- Records provided -
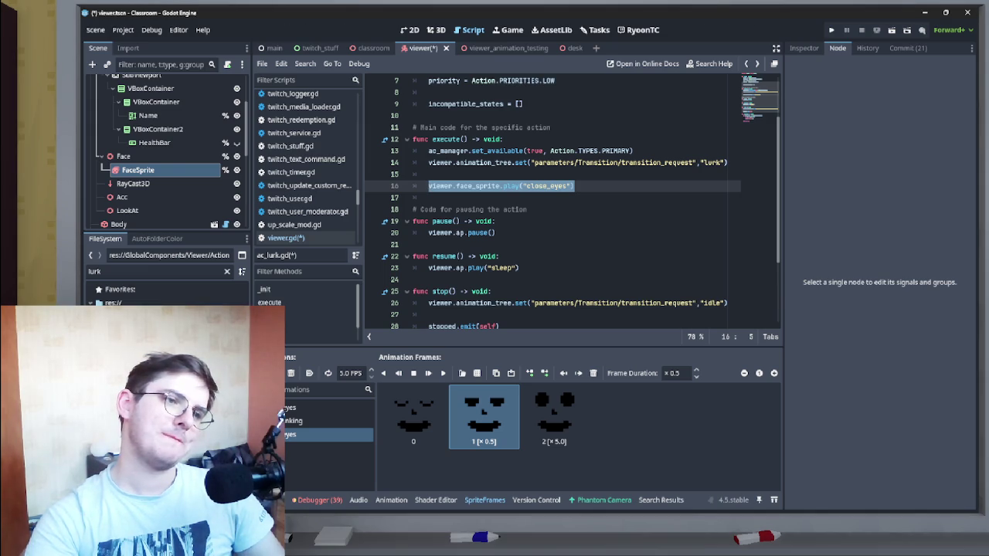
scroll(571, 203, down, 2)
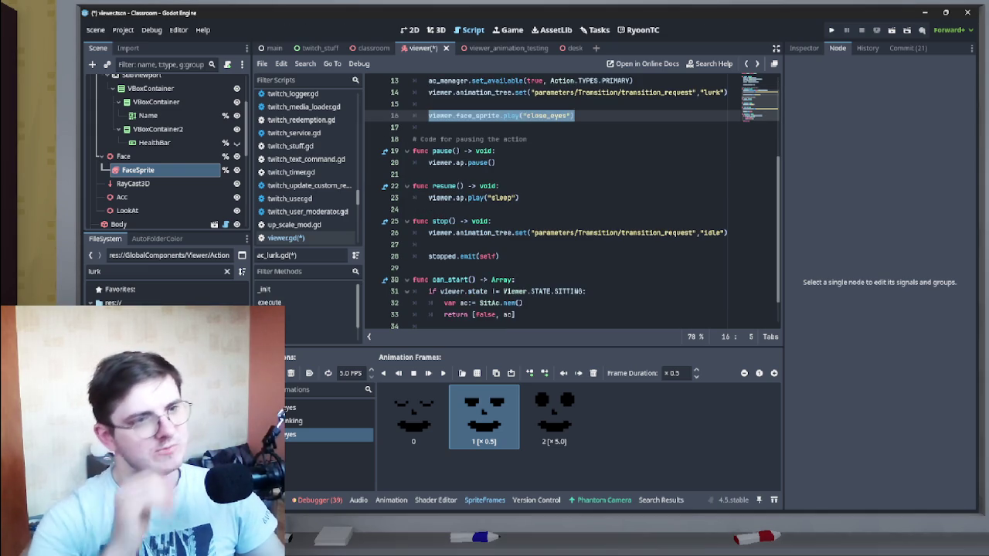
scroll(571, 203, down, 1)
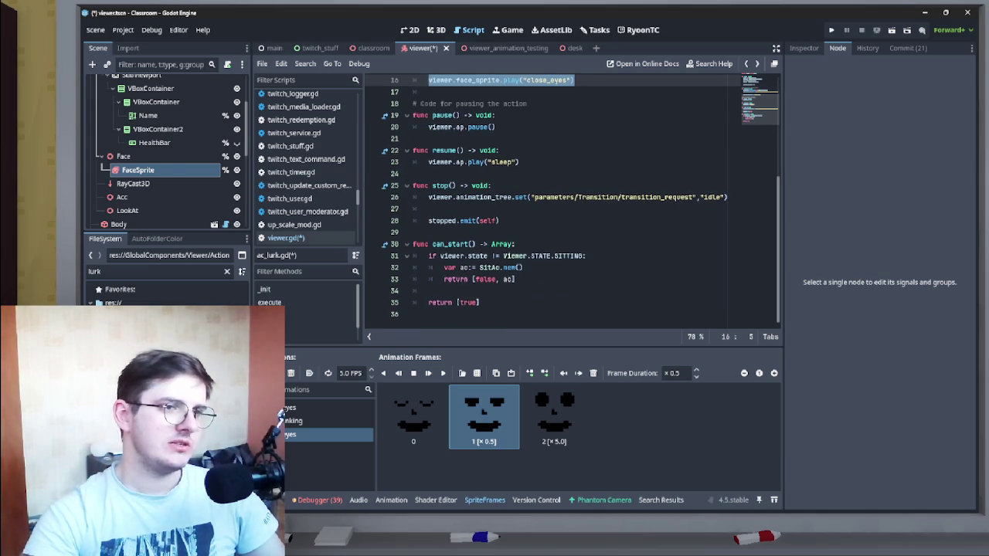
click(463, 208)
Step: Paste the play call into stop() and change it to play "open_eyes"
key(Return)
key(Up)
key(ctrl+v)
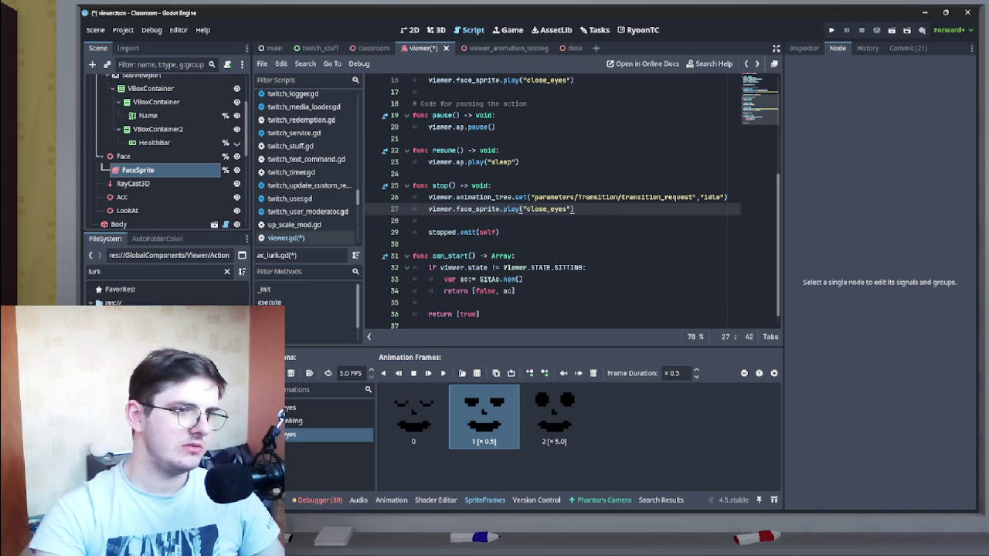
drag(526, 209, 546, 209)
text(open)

- Task instructions -
In the copy, no picture may appear; the records themselves must be output exactly.

- Problem solution -
scroll(571, 203, down, 2)
scroll(571, 203, down, 1)
click(463, 208)
Step: Paste the play call into stop() and change it to play "open_eyes"
key(Return)
key(Up)
key(ctrl+v)
drag(526, 209, 546, 209)
text(open)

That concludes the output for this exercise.